• Tareas propuestas
A: Responde estas preguntas sobre la noticia del deporte rural aragonés en Zaragoza:
(i) ¿Qué nombre le pusieron a la pista ya construida en Rosales del Canal?
(ii) ¿En qué dos barrios rurales se van a habilitar las nuevas instalaciones?
(iii) ¿Quién es el presidente de la Federación Aragonesa de Deportes Tradicionales?
B: Convierte en una lista breve el párrafo de la noticia del deporte rural aragonés en Zaragoza que empieza con «El Ayuntamiento de Zaragoza refuerza su apuesta» y conserva sus datos principales.
C: Sigue escribiendo la noticia del deporte rural aragonés en Zaragoza a partir de su última oración.

• Texto de partida
═══
Zaragoza contará con instalaciones en Rosales del Canal, Casetas y La Cartuja y pondrá en marcha una escuela pionera para promover estas modalidades deportivas entre personas de todas las edades
El Ayuntamiento de Zaragoza refuerza su apuesta por la conservación y el impulso del deporte tradicional aragonés con la construcción de tres pistas de lanzamiento de barra y la creación de la primera Escuela de Deporte Rural Aragonés, una iniciativa pionera que busca garantizar el relevo generacional y dar continuidad a estas disciplinas centenarias.
La ciudad dispondrá de una red de instalaciones específica para la práctica de estos deportes, con la pista ya construida en Rosales del Canal —bautizada como ‘Félix Serrano’— y dos nuevos equipamientos que se habilitarán próximamente en los barrios rurales de Casetas y La Cartuja.
El proyecto ha sido posible gracias a un convenio de colaboración entre el Ayuntamiento, a través de Zaragoza Deporte y la Junta del Distrito Sur, y la Federación Aragonesa de Deportes Tradicionales (FADT).
Durante la presentación de la iniciativa, el concejal delegado de Deportes, Félix Brocate, junto al presidente de la FADT, Carlos Losilla, y el vicepresidente, Carlos Serrano, destacaron que Zaragoza se convierte «en una ciudad de referencia» al contar con una red de infraestructuras única hasta la fecha para el desarrollo del deporte rural aragonés.
═══
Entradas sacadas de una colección

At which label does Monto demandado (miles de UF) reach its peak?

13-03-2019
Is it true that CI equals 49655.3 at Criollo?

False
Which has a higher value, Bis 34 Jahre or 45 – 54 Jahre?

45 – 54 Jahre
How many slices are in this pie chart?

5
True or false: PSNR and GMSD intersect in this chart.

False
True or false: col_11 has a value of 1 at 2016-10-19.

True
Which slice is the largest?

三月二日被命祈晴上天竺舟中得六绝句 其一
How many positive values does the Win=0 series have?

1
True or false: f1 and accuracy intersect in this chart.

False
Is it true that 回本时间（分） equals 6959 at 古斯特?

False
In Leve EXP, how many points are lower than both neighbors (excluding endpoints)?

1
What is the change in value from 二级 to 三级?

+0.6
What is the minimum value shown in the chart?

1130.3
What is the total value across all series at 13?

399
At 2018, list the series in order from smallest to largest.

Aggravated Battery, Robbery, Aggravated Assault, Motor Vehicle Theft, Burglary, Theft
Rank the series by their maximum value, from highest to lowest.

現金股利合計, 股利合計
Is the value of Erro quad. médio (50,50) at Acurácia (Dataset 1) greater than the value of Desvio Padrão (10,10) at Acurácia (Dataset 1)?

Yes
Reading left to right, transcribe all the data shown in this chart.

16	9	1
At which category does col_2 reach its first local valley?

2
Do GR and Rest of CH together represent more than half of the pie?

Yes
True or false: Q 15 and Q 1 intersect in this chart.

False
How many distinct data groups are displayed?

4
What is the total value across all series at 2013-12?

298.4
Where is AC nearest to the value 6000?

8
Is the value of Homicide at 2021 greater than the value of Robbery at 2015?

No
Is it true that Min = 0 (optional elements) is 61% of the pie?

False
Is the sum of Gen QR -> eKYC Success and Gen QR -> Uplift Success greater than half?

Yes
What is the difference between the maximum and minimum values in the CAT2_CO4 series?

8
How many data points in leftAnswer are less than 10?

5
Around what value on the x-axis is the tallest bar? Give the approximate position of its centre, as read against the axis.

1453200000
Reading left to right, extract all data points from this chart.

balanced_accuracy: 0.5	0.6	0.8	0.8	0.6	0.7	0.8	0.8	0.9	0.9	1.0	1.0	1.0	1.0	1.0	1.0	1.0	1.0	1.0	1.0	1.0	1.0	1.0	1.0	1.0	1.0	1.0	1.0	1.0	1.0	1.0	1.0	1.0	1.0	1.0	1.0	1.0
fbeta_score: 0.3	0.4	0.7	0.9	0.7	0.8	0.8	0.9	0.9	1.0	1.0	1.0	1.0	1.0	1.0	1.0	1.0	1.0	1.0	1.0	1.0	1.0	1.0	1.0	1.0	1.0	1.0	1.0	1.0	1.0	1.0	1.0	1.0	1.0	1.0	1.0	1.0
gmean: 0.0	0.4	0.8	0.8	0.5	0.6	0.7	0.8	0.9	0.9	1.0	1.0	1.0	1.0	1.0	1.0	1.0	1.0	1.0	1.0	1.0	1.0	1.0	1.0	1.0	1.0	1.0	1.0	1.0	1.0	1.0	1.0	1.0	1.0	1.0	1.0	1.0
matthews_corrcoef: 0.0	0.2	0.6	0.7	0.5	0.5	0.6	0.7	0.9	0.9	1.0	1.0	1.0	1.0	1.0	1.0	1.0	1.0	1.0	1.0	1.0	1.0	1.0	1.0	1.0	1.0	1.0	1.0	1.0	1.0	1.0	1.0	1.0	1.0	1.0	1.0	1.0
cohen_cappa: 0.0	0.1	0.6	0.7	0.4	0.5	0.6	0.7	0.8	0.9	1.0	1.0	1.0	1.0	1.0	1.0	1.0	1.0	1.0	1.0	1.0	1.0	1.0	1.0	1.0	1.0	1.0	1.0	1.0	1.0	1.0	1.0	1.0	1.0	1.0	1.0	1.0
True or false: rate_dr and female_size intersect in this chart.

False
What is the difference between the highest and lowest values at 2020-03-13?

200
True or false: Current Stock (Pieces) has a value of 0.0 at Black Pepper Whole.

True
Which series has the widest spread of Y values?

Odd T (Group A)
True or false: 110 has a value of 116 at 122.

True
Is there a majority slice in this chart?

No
═══
• Respuestas por tarea
A:
(i) ‘Félix Serrano’.
(ii) En Casetas y en La Cartuja.
(iii) Carlos Losilla.

B:
- El Ayuntamiento de Zaragoza apuesta por conservar e impulsar el deporte tradicional aragonés.
- Va a construir tres pistas de lanzamiento de barra.
- Va a crear la primera Escuela de Deporte Rural Aragonés, una iniciativa pionera.
- Con ello se busca asegurar el relevo generacional y la continuidad de estas disciplinas centenarias.

C:
Una escuela pionera
La principal novedad será la puesta en marcha de la Escuela de Deporte Rural Aragonés, que tendrá su sede en la pista de Rosales del Canal y se centrará en la enseñanza de la barra y la bola aragonesa, las dos modalidades más representativas de la Comunidad.
La formación se dirigirá a las categorías escolar, juvenil y sénior, con el objetivo de acercar estas prácticas tanto a niños y niñas como a personas adultas. La Federación asumirá además el uso y mantenimiento de la instalación y garantizará la continuidad del proyecto.
La creación de esta escuela supone un hito histórico, ya que, pese a que el tiro de barra cuenta con más de 300 años de tradición, nunca había existido una estructura formativa estable. El modelo toma como referencia experiencias consolidadas como el deporte rural vasco o la lucha leonesa.
Garantizar el relevo generacional
Desde la Federación Aragonesa de Deportes Tradicionales subrayan que la iniciativa llega en un momento clave. Aunque el tiro de barra continúa presente en numerosas fiestas patronales, la ausencia de actividad regular durante el resto del año ha provocado un descenso progresivo de licencias federativas.
La escuela nace precisamente para revertir esta tendencia, consolidar la práctica durante todo el año y asegurar el relevo generacional de un deporte que forma parte del patrimonio cultural aragonés.
La organización anima a niños, jóvenes y adultos a sumarse a la iniciativa y descubrir la barra aragonesa, contribuyendo así a mantener vivas unas disciplinas que combinan tradición, identidad y deporte.